Структуры, которые здесь создавались, были, на взгляд Хакворта, невыносимо громоздкими, хотя сам он несколько лет назад собирал точно такие же. В Меркл-холле разрабатывают товары широкого потребления, что, в общем-то, не требует особой тонкости. Инженеры трудятся в симбиозе с большим программным пакетом, который берет на себя рутинные операции. Это позволяет значительно ускорить процесс, что важно, когда имеешь дело с капризным потребительским рынком. Однако агрегаты, выстроенные таким путем, всегда оказываются тяжеловесными. Автоматизированная конструкторская система выкрутится из любого положения, добавив лишние атомы.
Каждый инженер в этом зале, корпящий над нанотехнологическим тостером или феном, мечтал оказаться на месте Хакворта в Индпошиве, где изящество – самоцель, каждый атом на счету, а любая деталь создается под конкретное задание. Такая работа требует интуитивного, творческого подхода, что в Меркл-холле не приветствуется, да и встречается, надо сказать, нечасто. Однако время от времени, за гольфом, караоке или сигарами, Зунг или другой надзиратель нет-нет да упомянет кого-нибудь молодого и многообещающего.
Поскольку за нынешний проект Хакворта, «Иллюстрированный букварь для благородных девиц», платил Александр Чон-Сик Финкель-Макгроу, цена значения не имела. Герцог не потерпел бы халтуры, все предполагалось таким, как умеют лишь в Индпошиве, каждый атом на своем месте.
Однако источник питания для «Букваря» – батарейки, одинаковые, что для игрушки, что для дирижабля, – большого ума не требовали, и Хакворт перепоручил эту часть работы Коттону – посмотреть, на что тот годится.
Рука Коттона забилась, как муха в паутине. На одном из медиатронов Хакворт увидел, что Коттон ухватил среднюю (по стандартам Меркл-холла) деталь, – вероятно, часть более крупной нанотехнологической системы.
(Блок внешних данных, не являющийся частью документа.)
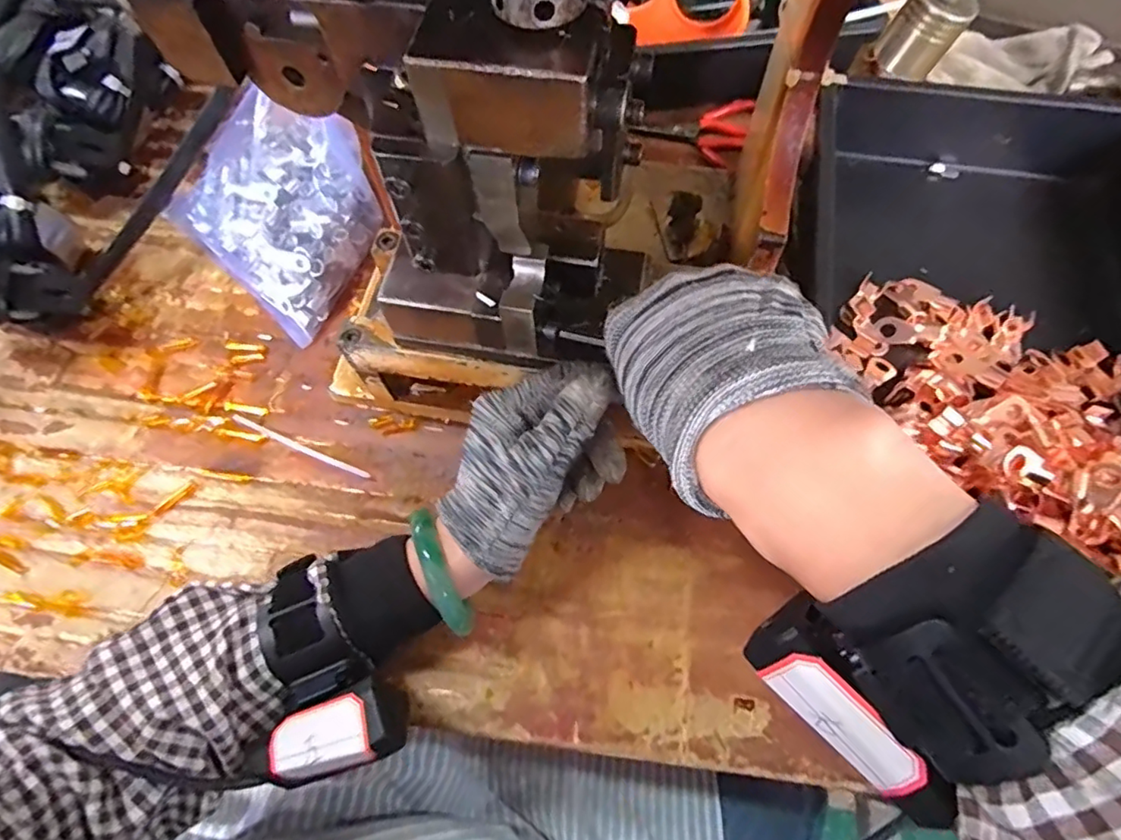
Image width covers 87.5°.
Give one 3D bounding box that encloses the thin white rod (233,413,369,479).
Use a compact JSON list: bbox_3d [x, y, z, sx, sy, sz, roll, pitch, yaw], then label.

Стандартная цветовая схема, используемая в феноменоскопах, изображала атомы углерода зелеными, серы – желтыми, кислорода – красными, а водорода – синими. Деталь казалась бирюзовой, поскольку состояла в основном из углерода и водорода, а с того места, где стоял Хакворт, тысячи атомов сливались в одно. Это была решетка из длинных, ровных, толстеньких палочек, уложенных одна на другую под прямым углом. Хакворт узнал стерженьковую логическую систему – механический компьютер.
Коттон пытался приладить деталь к другой, побольше. Из этого Хакворт вывел, что автоматическая сборка (а молодой инженер наверняка вначале попробовал ее) не сработала и теперь Коттон пытается соединить детали вручную. Это не поможет исправить ошибку, но дистанционное восприятие через проволочки даст почувствовать, какие выступы соответствуют пазам, а какие нет. Это интуитивный подход, яростно отвергаемый лекторами Королевского Нанотехнологического Института, но популярный среди независимо мыслящих, дерзких коллег Хакворта.